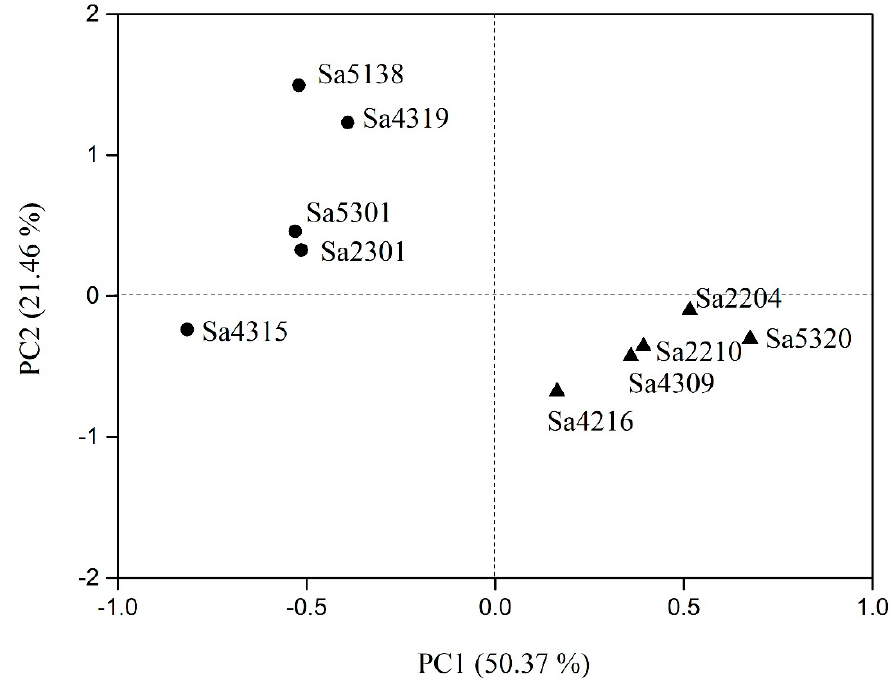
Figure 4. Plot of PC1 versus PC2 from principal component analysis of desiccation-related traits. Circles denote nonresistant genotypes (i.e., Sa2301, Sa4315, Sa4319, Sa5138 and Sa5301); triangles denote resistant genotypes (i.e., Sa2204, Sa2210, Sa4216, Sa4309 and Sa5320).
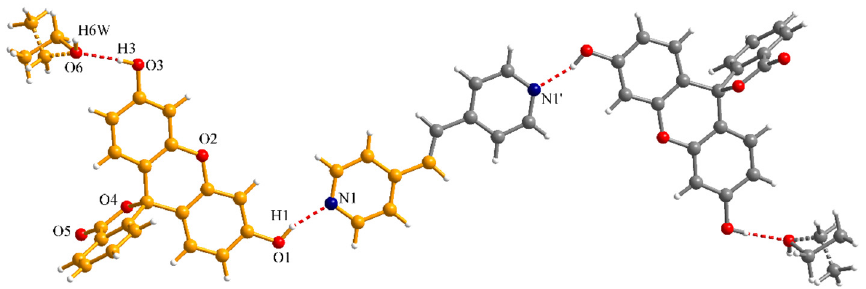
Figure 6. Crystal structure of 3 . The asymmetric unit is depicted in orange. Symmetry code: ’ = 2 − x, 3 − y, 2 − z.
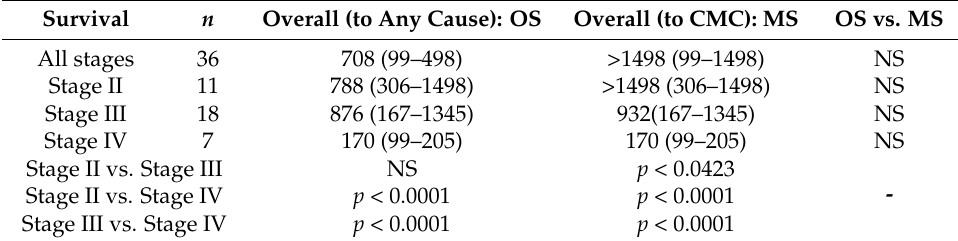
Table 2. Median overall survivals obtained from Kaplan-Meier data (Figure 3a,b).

☆ ☆ ☆

TASK: Exact copy, no pictures: please print the data above once more.

EXERCISE OUTPUT:
Figure 4. Plot of PC1 versus PC2 from principal component analysis of desiccation-related traits. Circles denote nonresistant genotypes (i.e., Sa2301, Sa4315, Sa4319, Sa5138 and Sa5301); triangles denote resistant genotypes (i.e., Sa2204, Sa2210, Sa4216, Sa4309 and Sa5320).
Figure 6. Crystal structure of 3 . The asymmetric unit is depicted in orange. Symmetry code: ’ = 2 − x, 3 − y, 2 − z.
Table 2. Median overall survivals obtained from Kaplan-Meier data (Figure 3a,b).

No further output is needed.